Daddy was an interesting character. In the February 2003 Horizons Magazine, I wrote that my elder brother Jerry had contacted me via email after 37 years. This was a surprise to me, considering that Daddy told me in the late 60s that Jerry had died in Vietnam. They'd had a falling out and apparently Jerry, age 18, was deemed the black sheep and got banished. In the meantime, he's been raising his own family and having his own father/son experiences, which I am sure are a trip.

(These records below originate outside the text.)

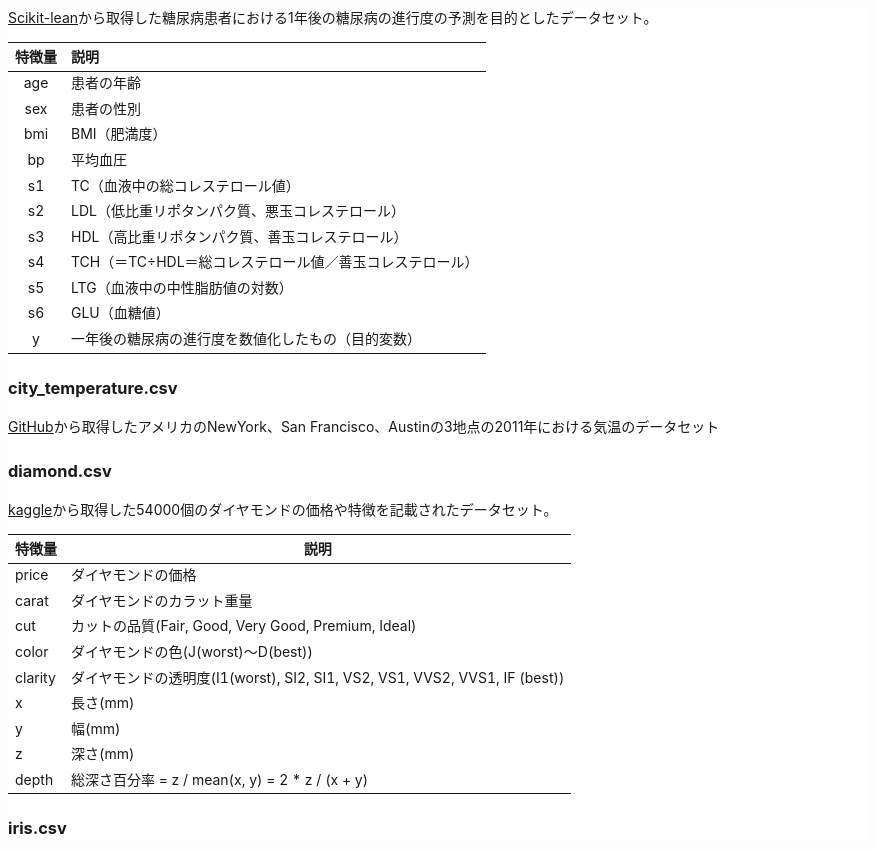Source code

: [Scikit-lean](https://www4.stat.ncsu.edu/~boos/var.select/diabetes.html)から取得した糖尿病患者における1年後の糖尿病の進行度の予測を目的としたデータセット。

| 特徴量 |                          説明                           |
| :----: | :------------------------------------------------------ |
|  age   | 患者の年齢                                              |
|  sex   | 患者の性別                                              |
|  bmi   | BMI（肥満度）                                           |
|   bp   | 平均血圧                                                |
|   s1   | TC（血液中の総コレステロール値）                        |
|   s2   | LDL（低比重リポタンパク質、悪玉コレステロール）         |
|   s3   | HDL（高比重リポタンパク質、善玉コレステロール）         |
|   s4   | TCH（＝TC÷HDL＝総コレステロール値／善玉コレステロール） |
|   s5   | LTG（血液中の中性脂肪値の対数）                         |
|   s6   | GLU（血糖値）                                           |
|   y    | 一年後の糖尿病の進行度を数値化したもの（目的変数）      |

### city_temperature.csv

[GitHub](https://gist.github.com/mbostock/3884955)から取得したアメリカのNewYork、San Francisco、Austinの3地点の2011年における気温のデータセット

### diamond.csv

[kaggle](https://www.kaggle.com/datasets/shivam2503/diamonds)から取得した54000個のダイヤモンドの価格や特徴を記載されたデータセット。

| 特徴量  |                                    説明                                    |
| ------- | -------------------------------------------------------------------------- |
| price   | ダイヤモンドの価格                                                         |
| carat   | ダイヤモンドのカラット重量                                                 |
| cut     | カットの品質(Fair, Good, Very Good, Premium, Ideal)                        |
| color   | ダイヤモンドの色(J(worst)～D(best))                                        |
| clarity | ダイヤモンドの透明度(I1(worst), SI2, SI1, VS2, VS1, VVS2, VVS1, IF (best)) |
| x       | 長さ(mm)                                                                   |
| y       | 幅(mm)                                                                     |
| z       | 深さ(mm)                                                                   |
| depth   | 総深さ百分率 = z / mean(x, y) = 2 * z / (x + y)                            |

### iris.csv
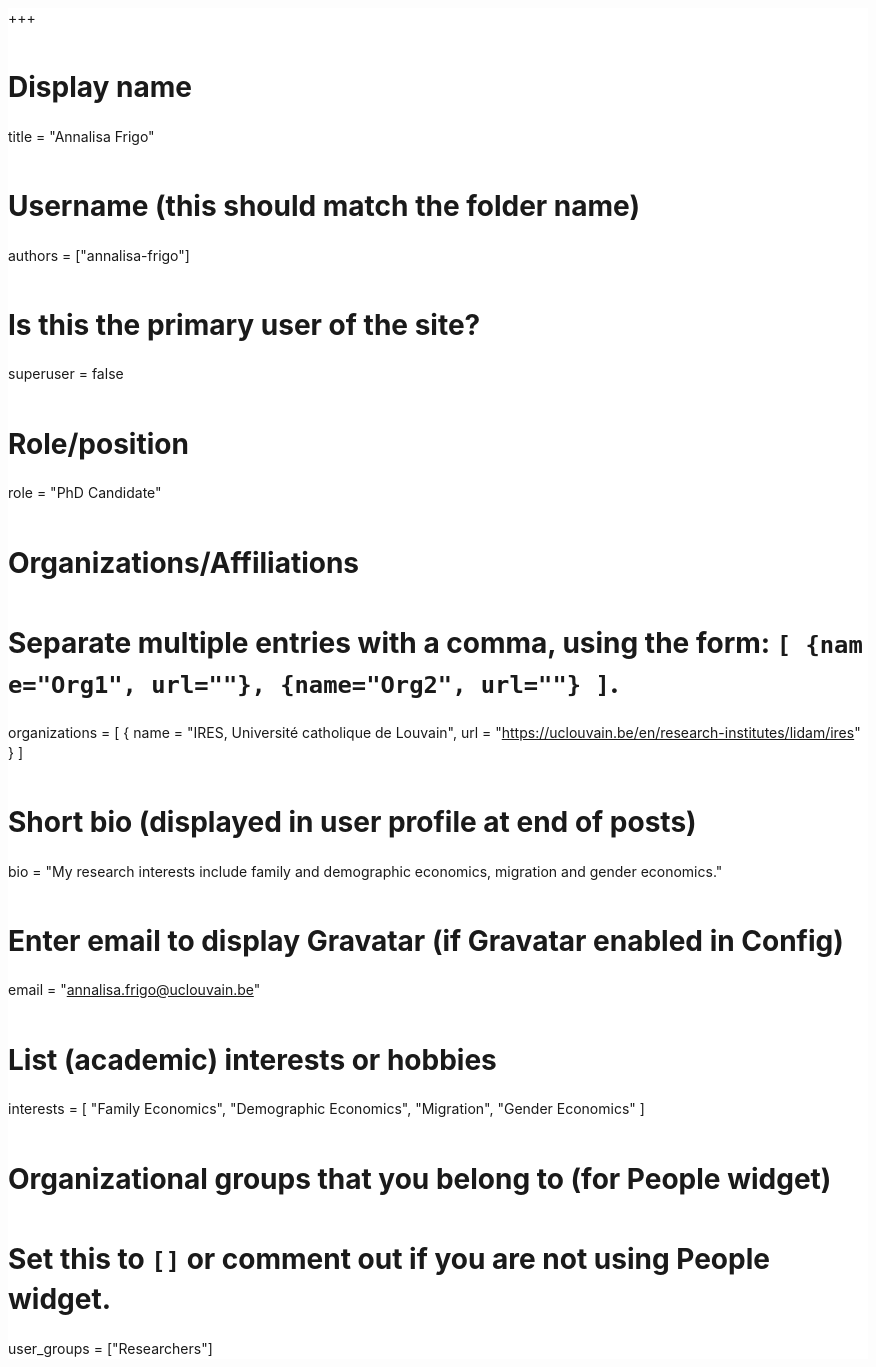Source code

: +++
# Display name
title = "Annalisa Frigo"

# Username (this should match the folder name)
authors = ["annalisa-frigo"]

# Is this the primary user of the site?
superuser = false

# Role/position
role = "PhD Candidate"

# Organizations/Affiliations
#   Separate multiple entries with a comma, using the form: `[ {name="Org1", url=""}, {name="Org2", url=""} ]`.
organizations = [ { name = "IRES, Université catholique de Louvain", url = "https://uclouvain.be/en/research-institutes/lidam/ires" } ]

# Short bio (displayed in user profile at end of posts)
bio = "My research interests include family and demographic economics, migration and gender economics."

# Enter email to display Gravatar (if Gravatar enabled in Config)
email = "annalisa.frigo@uclouvain.be"

# List (academic) interests or hobbies
interests = [
    "Family Economics",
    "Demographic Economics",
    "Migration",
    "Gender Economics"
  ]
 
# Organizational groups that you belong to (for People widget)
#   Set this to `[]` or comment out if you are not using People widget.
user_groups = ["Researchers"]
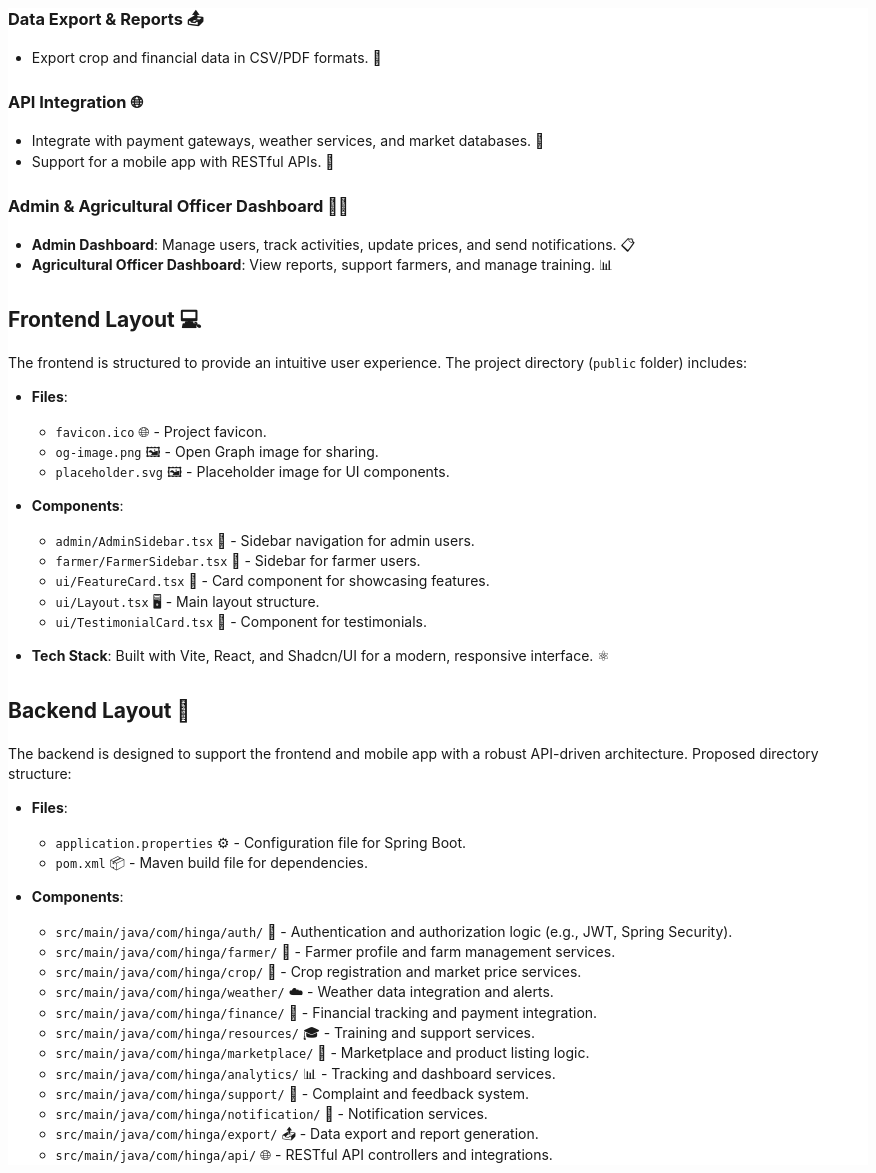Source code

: ### Data Export & Reports 📤
- Export crop and financial data in CSV/PDF formats. 📄

### API Integration 🌐
- Integrate with payment gateways, weather services, and market databases. 🔗
- Support for a mobile app with RESTful APIs. 📱

### Admin & Agricultural Officer Dashboard 👩‍🌾
- **Admin Dashboard**: Manage users, track activities, update prices, and send notifications. 📋
- **Agricultural Officer Dashboard**: View reports, support farmers, and manage training. 📊

## Frontend Layout 💻

The frontend is structured to provide an intuitive user experience. The project directory (`public` folder) includes:

- **Files**:
  - `favicon.ico` 🌐 - Project favicon.
  - `og-image.png` 🖼️ - Open Graph image for sharing.
  - `placeholder.svg` 🖼️ - Placeholder image for UI components.

- **Components**:
  - `admin/AdminSidebar.tsx` 📂 - Sidebar navigation for admin users.
  - `farmer/FarmerSidebar.tsx` 📂 - Sidebar for farmer users.
  - `ui/FeatureCard.tsx` 🎴 - Card component for showcasing features.
  - `ui/Layout.tsx` 🖥️ - Main layout structure.
  - `ui/TestimonialCard.tsx` 🌟 - Component for testimonials.

- **Tech Stack**: Built with Vite, React, and Shadcn/UI for a modern, responsive interface. ⚛️

## Backend Layout 🔧

The backend is designed to support the frontend and mobile app with a robust API-driven architecture. Proposed directory structure:

- **Files**:
  - `application.properties` ⚙️ - Configuration file for Spring Boot.
  - `pom.xml` 📦 - Maven build file for dependencies.

- **Components**:
  - `src/main/java/com/hinga/auth/` 🔑 - Authentication and authorization logic (e.g., JWT, Spring Security).
  - `src/main/java/com/hinga/farmer/` 🌾 - Farmer profile and farm management services.
  - `src/main/java/com/hinga/crop/` 🌿 - Crop registration and market price services.
  - `src/main/java/com/hinga/weather/` ☁️ - Weather data integration and alerts.
  - `src/main/java/com/hinga/finance/` 💸 - Financial tracking and payment integration.
  - `src/main/java/com/hinga/resources/` 🎓 - Training and support services.
  - `src/main/java/com/hinga/marketplace/` 🛒 - Marketplace and product listing logic.
  - `src/main/java/com/hinga/analytics/` 📊 - Tracking and dashboard services.
  - `src/main/java/com/hinga/support/` 📢 - Complaint and feedback system.
  - `src/main/java/com/hinga/notification/` 🔔 - Notification services.
  - `src/main/java/com/hinga/export/` 📤 - Data export and report generation.
  - `src/main/java/com/hinga/api/` 🌐 - RESTful API controllers and integrations.

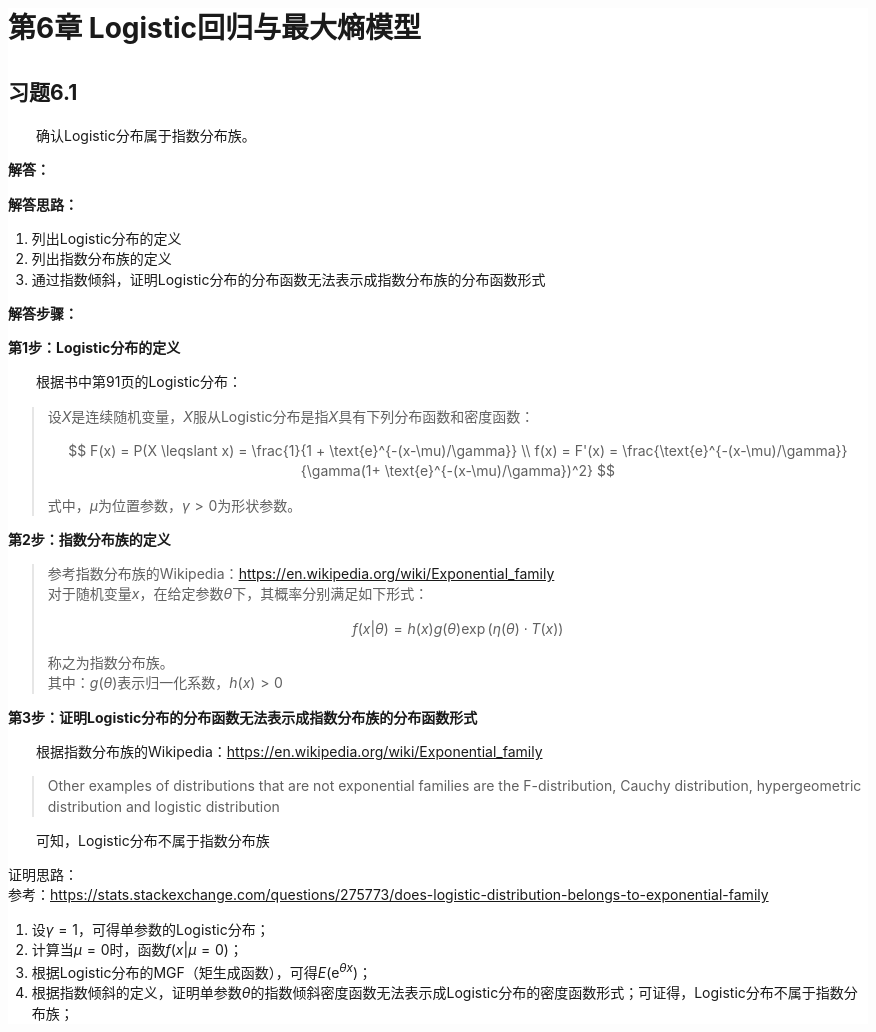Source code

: # 第6章 Logistic回归与最大熵模型

## 习题6.1
&emsp;&emsp;确认Logistic分布属于指数分布族。

**解答：**

**解答思路：**  

1. 列出Logistic分布的定义
2. 列出指数分布族的定义
3. 通过指数倾斜，证明Logistic分布的分布函数无法表示成指数分布族的分布函数形式

**解答步骤：**

**第1步：Logistic分布的定义**

&emsp;&emsp;根据书中第91页的Logistic分布：
> 设$X$是连续随机变量，$X$服从Logistic分布是指$X$具有下列分布函数和密度函数：
> 
>$$
F(x) = P(X \leqslant x) = \frac{1}{1 + \text{e}^{-(x-\mu)/\gamma}} \\
f(x) = F'(x) = \frac{\text{e}^{-(x-\mu)/\gamma}}{\gamma(1+ \text{e}^{-(x-\mu)/\gamma})^2}
$$
> 
> 式中，$\mu$为位置参数，$\gamma > 0$为形状参数。

**第2步：指数分布族的定义**

> 参考指数分布族的Wikipedia：https://en.wikipedia.org/wiki/Exponential_family  
> 对于随机变量$x$，在给定参数$\theta$下，其概率分别满足如下形式：
> 
> $$
f(x|\theta)=h(x)g(\theta)\exp(\eta(\theta)\cdot T(x))
$$
> 
> 称之为指数分布族。  
> 其中：$g(\theta)$表示归一化系数，$h(x)>0$ 

**第3步：证明Logistic分布的分布函数无法表示成指数分布族的分布函数形式**

&emsp;&emsp;根据指数分布族的Wikipedia：https://en.wikipedia.org/wiki/Exponential_family
> Other examples of distributions that are not exponential families are the F-distribution, Cauchy distribution, hypergeometric distribution and logistic distribution

&emsp;&emsp;可知，Logistic分布不属于指数分布族

证明思路：   
参考：https://stats.stackexchange.com/questions/275773/does-logistic-distribution-belongs-to-exponential-family 

1. 设$\gamma=1$，可得单参数的Logistic分布；
2. 计算当$\mu=0$时，函数$f(x|\mu=0)$；
3. 根据Logistic分布的MGF（矩生成函数），可得$E(\text{e}^{\theta x})$；
4. 根据指数倾斜的定义，证明单参数$\theta$的指数倾斜密度函数无法表示成Logistic分布的密度函数形式；可证得，Logistic分布不属于指数分布族；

Happy Father's Day, my Bratly Brother!
I'm so glad we're back in contact. We joke that we're really twins since we are so much alike, despite having been separated for almost 40 years. We both have studied various spiritual paths, both studied hypnosis and NLP, read many of the same authors, enjoy many of the same ideas and opinions. We play psychic games and test each other. He's very psychic as well, which can be aggravating when I want to be secretive. He's the best brother a girl could have, fer shizzle.

HAPPY SUMMER SOLSTICE! Summer solstice celebrates the earth, the feminine, and the yin forces. It's the longest day of the year and marks the first day of Summer in the northern hemisphere. In ancient times it was considered a time of fullness of life, worldly blessings and celebration. The beginning of summer represents a time for purification, renewal of the self, a time to release the sadness, fears and pains from your life. A time for purification and renewed energy. I'm ready for that.

Enjoy our offering this month. Hari Om.